## INSTRUCTION
Among the lines below, return each one that contains the word "woven".

= = = =

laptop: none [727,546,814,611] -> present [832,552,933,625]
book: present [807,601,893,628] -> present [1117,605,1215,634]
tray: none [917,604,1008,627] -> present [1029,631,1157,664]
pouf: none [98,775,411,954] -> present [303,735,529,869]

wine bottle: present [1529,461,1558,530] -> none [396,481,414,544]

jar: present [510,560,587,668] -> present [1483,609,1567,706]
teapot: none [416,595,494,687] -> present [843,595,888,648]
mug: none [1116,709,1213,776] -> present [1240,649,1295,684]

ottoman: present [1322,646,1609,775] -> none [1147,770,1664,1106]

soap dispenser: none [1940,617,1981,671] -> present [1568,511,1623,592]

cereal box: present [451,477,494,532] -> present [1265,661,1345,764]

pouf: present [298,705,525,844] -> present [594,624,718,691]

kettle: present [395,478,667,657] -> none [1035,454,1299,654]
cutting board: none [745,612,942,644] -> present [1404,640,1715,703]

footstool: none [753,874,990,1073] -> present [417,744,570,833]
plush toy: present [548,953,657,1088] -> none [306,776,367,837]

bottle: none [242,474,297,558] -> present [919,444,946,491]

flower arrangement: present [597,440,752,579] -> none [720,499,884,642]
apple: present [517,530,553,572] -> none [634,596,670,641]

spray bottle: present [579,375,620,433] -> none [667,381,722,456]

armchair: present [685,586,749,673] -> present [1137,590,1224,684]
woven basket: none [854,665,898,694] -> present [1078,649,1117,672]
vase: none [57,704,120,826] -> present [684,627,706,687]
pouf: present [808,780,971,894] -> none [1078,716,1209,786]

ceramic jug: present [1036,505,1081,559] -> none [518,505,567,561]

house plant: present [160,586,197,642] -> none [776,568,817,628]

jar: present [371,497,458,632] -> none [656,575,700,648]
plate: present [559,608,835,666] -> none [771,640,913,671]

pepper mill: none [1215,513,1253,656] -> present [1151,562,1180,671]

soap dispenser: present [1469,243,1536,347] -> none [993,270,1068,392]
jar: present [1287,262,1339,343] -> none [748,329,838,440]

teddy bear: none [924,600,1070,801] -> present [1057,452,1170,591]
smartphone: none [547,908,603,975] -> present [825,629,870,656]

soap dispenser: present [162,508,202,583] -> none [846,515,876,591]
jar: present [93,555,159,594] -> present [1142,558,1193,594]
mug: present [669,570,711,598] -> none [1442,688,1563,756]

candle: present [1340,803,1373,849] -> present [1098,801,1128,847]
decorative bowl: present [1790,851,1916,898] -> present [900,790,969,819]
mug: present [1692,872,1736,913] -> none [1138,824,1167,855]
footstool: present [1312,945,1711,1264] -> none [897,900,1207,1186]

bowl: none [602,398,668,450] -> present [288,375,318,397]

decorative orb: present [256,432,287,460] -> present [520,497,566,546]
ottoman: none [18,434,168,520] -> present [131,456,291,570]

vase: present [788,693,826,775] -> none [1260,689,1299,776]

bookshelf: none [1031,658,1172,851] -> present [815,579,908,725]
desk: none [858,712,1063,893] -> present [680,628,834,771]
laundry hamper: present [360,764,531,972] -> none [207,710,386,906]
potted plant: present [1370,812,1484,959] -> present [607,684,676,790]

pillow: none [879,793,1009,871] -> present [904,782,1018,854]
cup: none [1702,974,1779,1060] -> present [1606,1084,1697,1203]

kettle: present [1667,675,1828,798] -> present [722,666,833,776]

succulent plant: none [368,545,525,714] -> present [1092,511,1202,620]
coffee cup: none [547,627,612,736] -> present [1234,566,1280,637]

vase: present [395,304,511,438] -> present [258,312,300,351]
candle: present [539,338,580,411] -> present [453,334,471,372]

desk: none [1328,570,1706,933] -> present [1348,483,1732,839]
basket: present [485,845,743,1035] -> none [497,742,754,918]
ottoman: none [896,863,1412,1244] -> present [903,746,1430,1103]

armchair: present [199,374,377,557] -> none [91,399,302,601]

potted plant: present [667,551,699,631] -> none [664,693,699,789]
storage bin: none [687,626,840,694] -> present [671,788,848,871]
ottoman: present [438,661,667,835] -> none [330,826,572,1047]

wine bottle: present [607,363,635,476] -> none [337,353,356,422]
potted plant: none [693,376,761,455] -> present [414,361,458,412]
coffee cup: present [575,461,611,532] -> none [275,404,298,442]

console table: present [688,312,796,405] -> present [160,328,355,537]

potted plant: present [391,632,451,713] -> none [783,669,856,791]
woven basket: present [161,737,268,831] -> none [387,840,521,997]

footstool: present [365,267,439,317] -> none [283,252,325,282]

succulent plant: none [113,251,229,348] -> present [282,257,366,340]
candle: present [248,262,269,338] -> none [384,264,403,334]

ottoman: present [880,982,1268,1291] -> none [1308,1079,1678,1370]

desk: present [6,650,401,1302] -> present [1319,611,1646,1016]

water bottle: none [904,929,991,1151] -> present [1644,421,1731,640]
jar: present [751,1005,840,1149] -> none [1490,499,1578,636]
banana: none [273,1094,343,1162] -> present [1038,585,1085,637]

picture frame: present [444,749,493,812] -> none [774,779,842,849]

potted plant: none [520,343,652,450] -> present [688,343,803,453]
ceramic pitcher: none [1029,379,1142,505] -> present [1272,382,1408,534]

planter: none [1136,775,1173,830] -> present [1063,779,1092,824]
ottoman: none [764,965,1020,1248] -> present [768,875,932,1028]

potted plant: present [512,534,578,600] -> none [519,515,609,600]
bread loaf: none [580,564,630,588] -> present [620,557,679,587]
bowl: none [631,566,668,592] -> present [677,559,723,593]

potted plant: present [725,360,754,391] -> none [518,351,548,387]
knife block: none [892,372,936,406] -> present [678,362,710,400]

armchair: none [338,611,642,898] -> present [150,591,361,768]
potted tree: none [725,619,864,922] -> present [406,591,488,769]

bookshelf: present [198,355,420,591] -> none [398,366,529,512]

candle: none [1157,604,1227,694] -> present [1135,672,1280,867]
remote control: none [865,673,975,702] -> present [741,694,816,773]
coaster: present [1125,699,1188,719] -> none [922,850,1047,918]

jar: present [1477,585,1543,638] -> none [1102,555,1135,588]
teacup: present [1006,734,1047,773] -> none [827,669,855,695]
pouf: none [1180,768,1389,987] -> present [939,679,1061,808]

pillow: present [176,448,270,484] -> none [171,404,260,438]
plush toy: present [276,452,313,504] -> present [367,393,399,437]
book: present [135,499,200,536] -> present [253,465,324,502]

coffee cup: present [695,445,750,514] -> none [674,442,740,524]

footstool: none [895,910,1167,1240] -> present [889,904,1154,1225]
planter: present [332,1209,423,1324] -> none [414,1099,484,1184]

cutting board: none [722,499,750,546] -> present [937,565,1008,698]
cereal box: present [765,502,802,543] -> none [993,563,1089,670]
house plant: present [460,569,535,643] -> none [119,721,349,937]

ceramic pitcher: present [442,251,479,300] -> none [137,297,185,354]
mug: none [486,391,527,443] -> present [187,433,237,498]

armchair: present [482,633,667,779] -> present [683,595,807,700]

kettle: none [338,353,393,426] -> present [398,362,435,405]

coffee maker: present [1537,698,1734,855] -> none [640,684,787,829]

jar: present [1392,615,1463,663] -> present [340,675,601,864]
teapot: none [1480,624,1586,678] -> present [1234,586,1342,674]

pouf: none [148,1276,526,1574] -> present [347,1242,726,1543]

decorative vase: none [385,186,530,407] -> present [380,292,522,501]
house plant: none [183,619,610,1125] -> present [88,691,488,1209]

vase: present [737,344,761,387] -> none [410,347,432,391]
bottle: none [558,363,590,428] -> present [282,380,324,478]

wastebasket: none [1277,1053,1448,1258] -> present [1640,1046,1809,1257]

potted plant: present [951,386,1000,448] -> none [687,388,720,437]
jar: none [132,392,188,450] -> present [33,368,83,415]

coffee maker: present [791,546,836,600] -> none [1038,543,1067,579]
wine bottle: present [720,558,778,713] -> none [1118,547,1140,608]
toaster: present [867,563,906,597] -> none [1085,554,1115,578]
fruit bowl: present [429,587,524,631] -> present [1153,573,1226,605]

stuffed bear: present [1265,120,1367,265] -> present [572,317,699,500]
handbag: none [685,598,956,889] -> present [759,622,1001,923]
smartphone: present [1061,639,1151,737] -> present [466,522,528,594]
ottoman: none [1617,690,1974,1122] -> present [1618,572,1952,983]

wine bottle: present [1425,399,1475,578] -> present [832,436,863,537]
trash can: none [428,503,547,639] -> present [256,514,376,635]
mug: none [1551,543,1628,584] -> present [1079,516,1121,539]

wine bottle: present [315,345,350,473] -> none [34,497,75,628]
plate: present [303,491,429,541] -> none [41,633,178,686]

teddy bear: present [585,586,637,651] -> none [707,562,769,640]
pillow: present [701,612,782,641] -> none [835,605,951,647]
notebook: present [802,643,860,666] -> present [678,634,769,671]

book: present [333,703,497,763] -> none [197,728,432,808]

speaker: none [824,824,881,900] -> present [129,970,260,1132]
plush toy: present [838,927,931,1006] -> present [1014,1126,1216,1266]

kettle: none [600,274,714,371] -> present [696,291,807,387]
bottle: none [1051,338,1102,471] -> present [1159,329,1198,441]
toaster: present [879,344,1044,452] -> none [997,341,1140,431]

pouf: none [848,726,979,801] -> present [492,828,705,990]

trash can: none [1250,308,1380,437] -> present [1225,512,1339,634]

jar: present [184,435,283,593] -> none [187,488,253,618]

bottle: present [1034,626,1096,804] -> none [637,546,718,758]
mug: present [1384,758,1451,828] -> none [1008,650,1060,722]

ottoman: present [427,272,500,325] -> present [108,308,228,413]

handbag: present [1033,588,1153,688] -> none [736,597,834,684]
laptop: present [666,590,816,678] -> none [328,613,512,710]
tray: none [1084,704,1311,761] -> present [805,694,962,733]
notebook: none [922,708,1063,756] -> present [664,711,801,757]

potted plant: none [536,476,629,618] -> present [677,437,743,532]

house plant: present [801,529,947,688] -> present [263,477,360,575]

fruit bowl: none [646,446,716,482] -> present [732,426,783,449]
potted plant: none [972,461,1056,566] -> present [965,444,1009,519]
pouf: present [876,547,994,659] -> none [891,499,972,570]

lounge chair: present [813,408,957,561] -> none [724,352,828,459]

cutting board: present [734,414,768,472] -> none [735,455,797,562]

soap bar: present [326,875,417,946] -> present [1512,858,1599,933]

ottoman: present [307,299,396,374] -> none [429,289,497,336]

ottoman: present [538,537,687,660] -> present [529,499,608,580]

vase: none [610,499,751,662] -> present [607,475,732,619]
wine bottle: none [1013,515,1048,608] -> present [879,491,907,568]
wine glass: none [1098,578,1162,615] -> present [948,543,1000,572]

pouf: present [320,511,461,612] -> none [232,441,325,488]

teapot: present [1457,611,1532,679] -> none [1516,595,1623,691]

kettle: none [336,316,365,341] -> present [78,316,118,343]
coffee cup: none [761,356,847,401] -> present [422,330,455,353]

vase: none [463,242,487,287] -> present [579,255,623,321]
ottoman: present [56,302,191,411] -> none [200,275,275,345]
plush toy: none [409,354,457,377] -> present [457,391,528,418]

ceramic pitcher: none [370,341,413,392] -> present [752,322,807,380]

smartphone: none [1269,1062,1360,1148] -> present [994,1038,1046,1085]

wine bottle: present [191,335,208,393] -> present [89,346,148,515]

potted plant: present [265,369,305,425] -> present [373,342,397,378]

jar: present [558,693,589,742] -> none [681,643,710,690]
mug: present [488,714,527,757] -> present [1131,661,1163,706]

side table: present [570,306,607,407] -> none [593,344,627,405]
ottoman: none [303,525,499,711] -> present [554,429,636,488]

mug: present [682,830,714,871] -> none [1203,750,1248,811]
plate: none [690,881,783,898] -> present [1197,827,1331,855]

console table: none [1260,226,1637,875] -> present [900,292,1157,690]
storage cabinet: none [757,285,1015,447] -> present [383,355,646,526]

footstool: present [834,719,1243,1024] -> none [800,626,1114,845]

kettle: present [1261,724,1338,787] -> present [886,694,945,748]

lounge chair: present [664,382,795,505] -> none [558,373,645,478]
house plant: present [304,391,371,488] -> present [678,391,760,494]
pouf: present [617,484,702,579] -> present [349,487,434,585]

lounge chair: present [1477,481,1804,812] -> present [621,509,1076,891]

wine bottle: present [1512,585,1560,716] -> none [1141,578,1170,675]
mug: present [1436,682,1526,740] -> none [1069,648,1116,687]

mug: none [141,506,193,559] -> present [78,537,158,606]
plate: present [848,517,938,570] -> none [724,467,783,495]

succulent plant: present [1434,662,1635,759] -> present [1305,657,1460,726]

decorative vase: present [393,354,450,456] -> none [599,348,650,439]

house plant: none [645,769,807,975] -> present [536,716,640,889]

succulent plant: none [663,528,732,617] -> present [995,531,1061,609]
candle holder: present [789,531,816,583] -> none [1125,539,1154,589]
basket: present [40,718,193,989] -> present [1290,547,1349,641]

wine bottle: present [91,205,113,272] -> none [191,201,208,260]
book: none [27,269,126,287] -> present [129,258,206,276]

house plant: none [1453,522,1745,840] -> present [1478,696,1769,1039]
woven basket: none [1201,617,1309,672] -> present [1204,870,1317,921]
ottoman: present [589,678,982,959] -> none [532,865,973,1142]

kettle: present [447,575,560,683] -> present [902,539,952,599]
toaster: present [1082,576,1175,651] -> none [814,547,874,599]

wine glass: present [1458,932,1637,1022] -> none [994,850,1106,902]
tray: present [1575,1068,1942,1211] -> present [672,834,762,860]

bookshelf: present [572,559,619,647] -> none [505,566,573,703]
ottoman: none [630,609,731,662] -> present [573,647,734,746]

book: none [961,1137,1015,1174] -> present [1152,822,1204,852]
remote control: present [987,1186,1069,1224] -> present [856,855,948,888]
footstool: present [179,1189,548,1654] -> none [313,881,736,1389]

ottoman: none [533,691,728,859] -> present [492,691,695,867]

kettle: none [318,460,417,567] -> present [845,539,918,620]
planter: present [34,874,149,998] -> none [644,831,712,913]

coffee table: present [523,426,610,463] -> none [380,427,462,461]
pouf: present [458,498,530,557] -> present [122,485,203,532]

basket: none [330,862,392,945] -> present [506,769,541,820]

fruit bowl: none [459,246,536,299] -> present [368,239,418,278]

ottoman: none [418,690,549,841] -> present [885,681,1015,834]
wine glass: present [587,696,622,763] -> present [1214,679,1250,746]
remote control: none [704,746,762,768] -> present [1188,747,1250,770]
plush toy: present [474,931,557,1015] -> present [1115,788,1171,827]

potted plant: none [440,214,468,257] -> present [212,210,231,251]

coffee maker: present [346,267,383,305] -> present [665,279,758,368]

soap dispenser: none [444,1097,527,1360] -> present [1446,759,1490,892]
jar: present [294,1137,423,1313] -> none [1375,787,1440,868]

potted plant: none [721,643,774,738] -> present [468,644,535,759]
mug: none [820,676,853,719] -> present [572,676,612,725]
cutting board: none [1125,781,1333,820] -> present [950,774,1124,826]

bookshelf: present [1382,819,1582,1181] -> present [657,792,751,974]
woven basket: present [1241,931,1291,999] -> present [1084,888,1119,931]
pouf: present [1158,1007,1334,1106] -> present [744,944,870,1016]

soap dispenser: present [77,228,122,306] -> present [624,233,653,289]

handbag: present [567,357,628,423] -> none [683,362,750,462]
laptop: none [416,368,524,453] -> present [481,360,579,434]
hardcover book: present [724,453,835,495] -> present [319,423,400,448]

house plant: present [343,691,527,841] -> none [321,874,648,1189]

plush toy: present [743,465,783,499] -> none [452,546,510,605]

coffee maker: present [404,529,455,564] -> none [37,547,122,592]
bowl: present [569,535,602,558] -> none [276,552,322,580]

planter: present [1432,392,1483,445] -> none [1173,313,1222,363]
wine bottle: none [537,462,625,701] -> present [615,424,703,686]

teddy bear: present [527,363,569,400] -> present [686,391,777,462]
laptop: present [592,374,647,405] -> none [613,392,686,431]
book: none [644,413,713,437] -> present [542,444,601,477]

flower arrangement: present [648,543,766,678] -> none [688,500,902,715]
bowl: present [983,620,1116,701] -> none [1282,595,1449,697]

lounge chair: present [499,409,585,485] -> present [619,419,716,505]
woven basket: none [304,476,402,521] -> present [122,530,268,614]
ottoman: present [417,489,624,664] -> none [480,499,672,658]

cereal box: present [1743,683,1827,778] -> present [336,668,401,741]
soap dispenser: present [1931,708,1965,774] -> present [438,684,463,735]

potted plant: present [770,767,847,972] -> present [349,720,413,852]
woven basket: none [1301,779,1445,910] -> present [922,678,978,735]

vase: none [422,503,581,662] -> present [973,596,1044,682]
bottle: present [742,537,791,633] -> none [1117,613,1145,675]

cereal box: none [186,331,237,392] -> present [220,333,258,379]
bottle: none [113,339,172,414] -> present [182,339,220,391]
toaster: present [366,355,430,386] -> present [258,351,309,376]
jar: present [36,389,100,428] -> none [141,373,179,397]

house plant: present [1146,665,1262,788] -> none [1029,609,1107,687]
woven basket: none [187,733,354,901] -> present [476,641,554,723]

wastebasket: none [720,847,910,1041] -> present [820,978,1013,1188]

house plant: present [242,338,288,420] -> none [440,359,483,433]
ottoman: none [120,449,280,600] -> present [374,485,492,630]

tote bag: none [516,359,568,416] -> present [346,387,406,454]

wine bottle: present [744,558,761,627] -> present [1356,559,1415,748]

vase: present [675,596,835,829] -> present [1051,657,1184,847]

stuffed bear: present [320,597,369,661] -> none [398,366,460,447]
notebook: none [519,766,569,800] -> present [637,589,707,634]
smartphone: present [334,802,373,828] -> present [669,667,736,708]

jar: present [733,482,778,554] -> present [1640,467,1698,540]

= = = =

## RESULT OF THIS EXERCISE
woven basket: none [854,665,898,694] -> present [1078,649,1117,672]
woven basket: present [161,737,268,831] -> none [387,840,521,997]
woven basket: none [1201,617,1309,672] -> present [1204,870,1317,921]
woven basket: present [1241,931,1291,999] -> present [1084,888,1119,931]
woven basket: none [304,476,402,521] -> present [122,530,268,614]
woven basket: none [1301,779,1445,910] -> present [922,678,978,735]
woven basket: none [187,733,354,901] -> present [476,641,554,723]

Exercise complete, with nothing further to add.